DIRECTIVE —
Copy the listing below word for word, line by line, but leave out the pictures.

* Begin DATA *

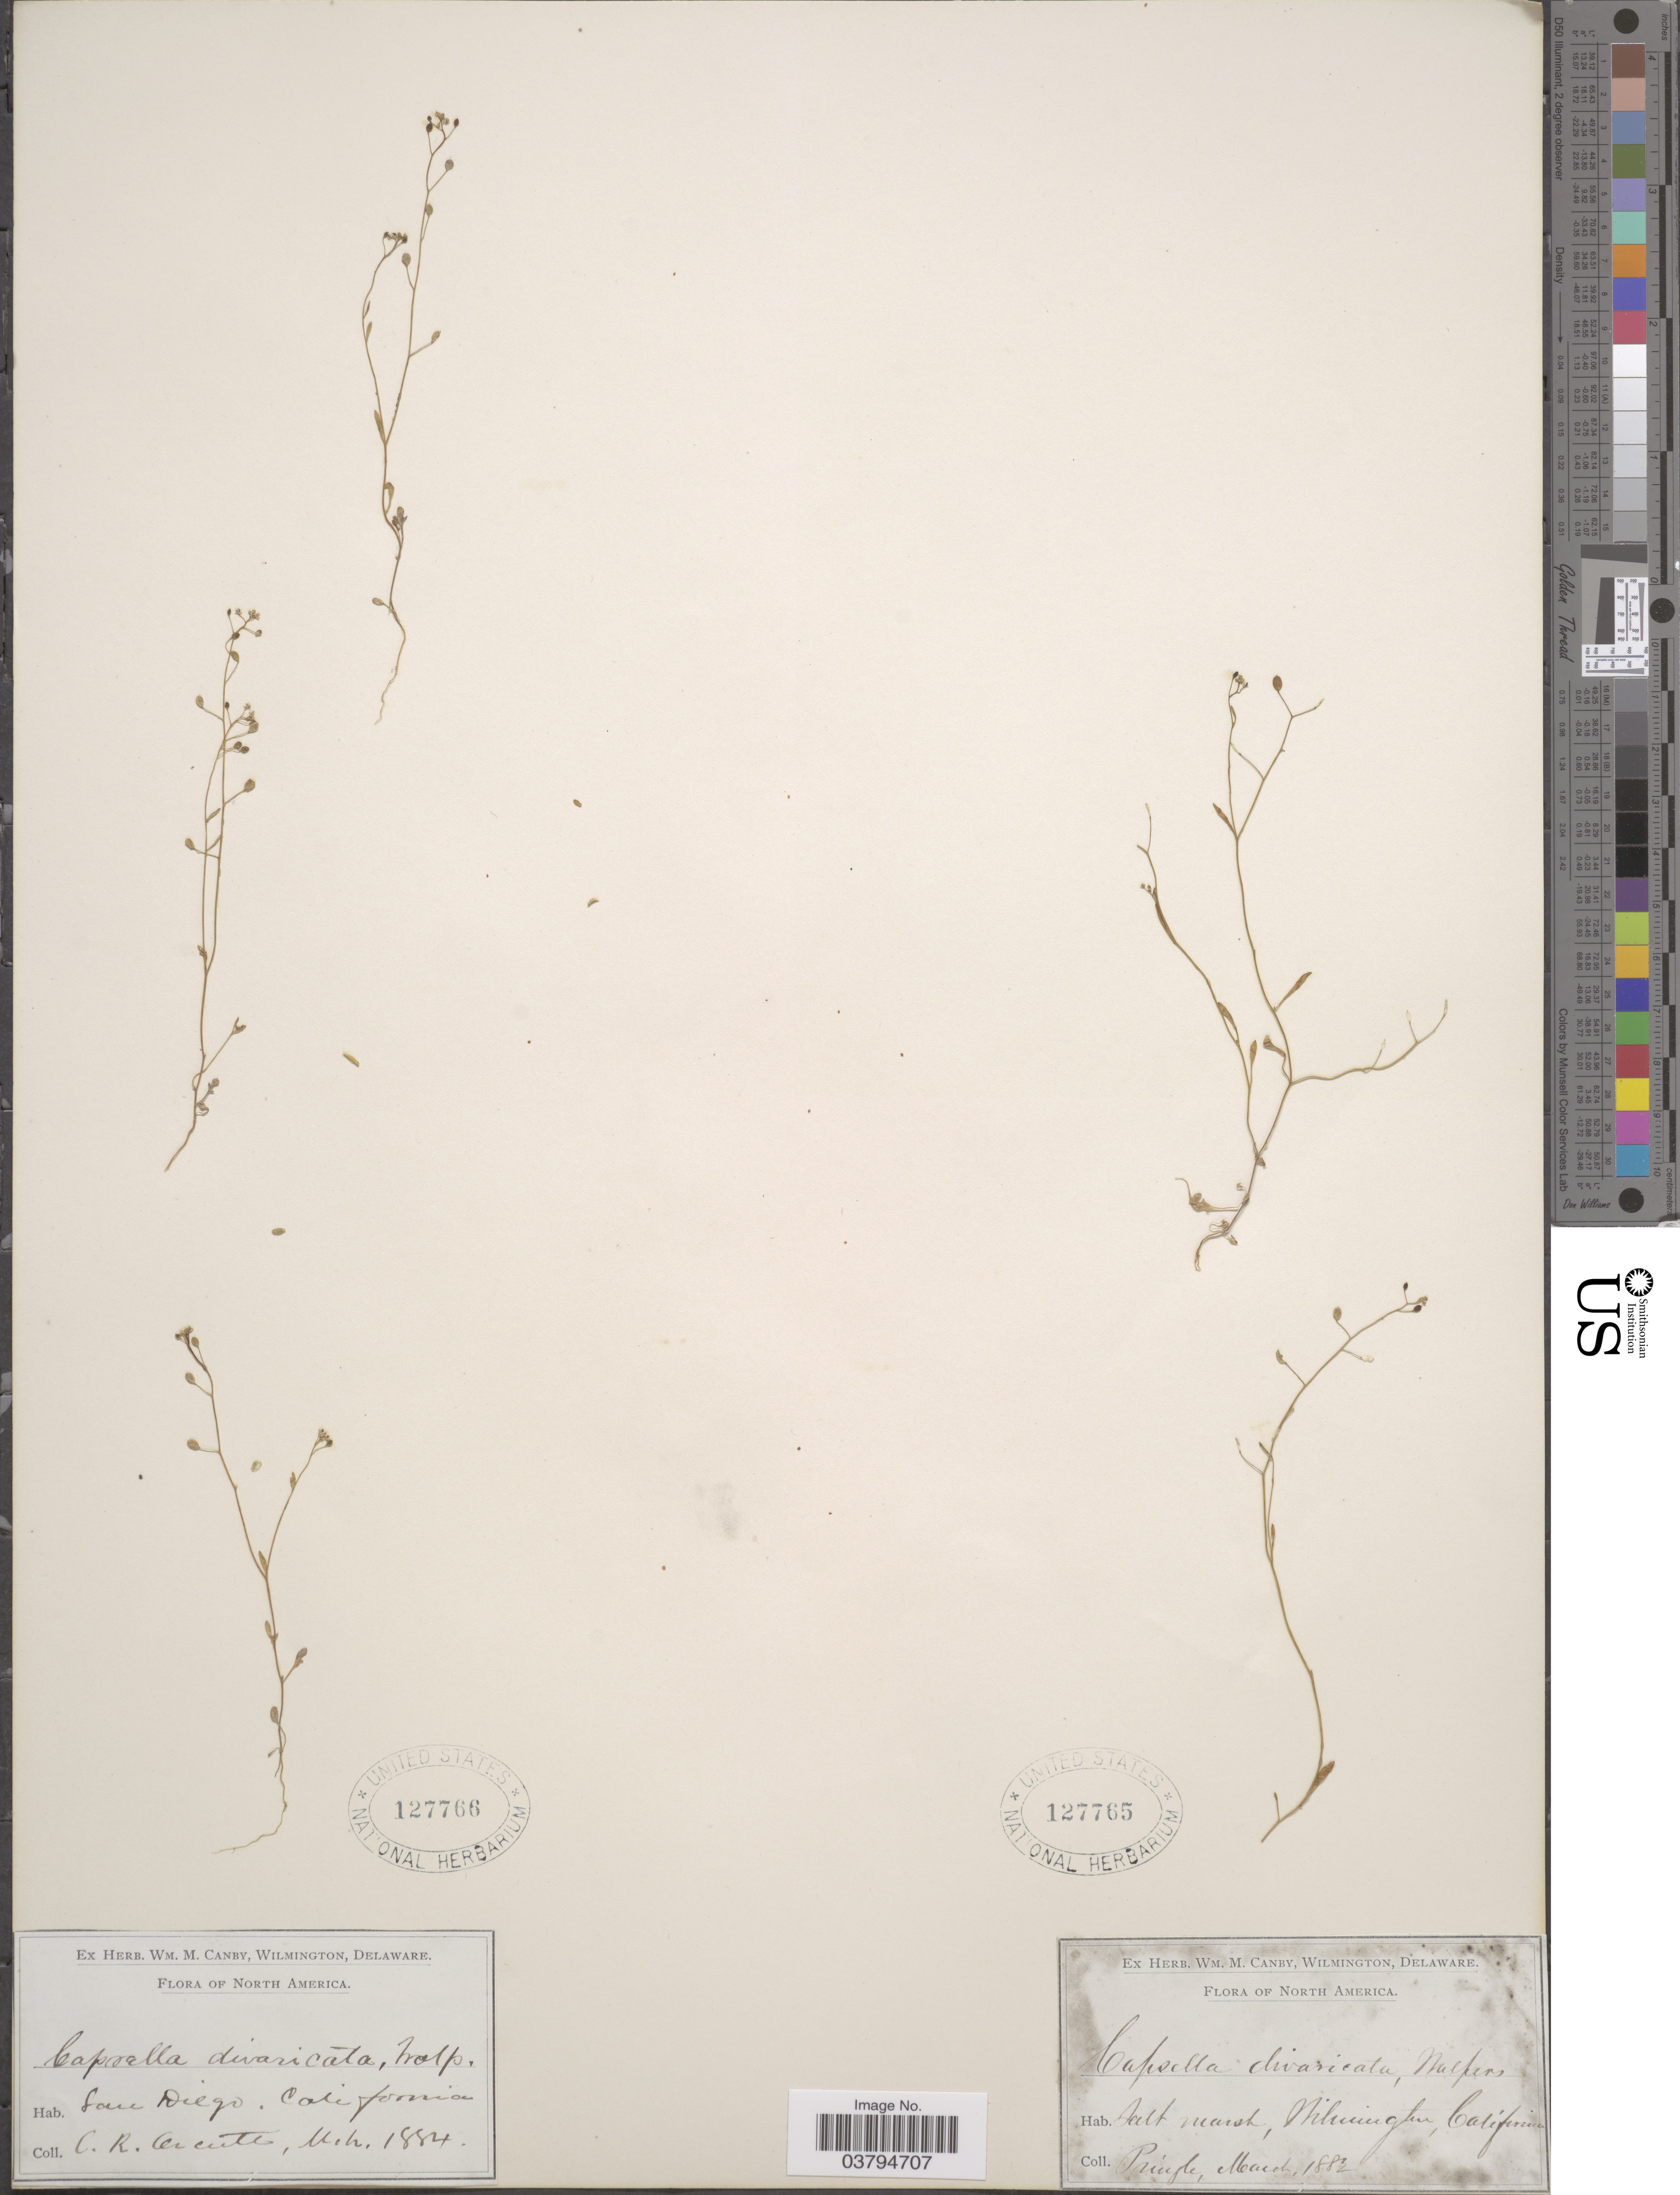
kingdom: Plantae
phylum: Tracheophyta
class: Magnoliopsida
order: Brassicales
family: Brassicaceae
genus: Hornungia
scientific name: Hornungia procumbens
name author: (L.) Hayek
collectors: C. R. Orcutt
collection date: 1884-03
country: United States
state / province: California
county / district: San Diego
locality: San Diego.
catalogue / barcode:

* End DATA *

WRITTEN SOLUTION —
kingdom: Plantae
phylum: Tracheophyta
class: Magnoliopsida
order: Brassicales
family: Brassicaceae
genus: Hornungia
scientific name: Hornungia procumbens
name author: (L.) Hayek
collectors: C. R. Orcutt
collection date: 1884-03
country: United States
state / province: California
county / district: San Diego
locality: San Diego.
catalogue / barcode:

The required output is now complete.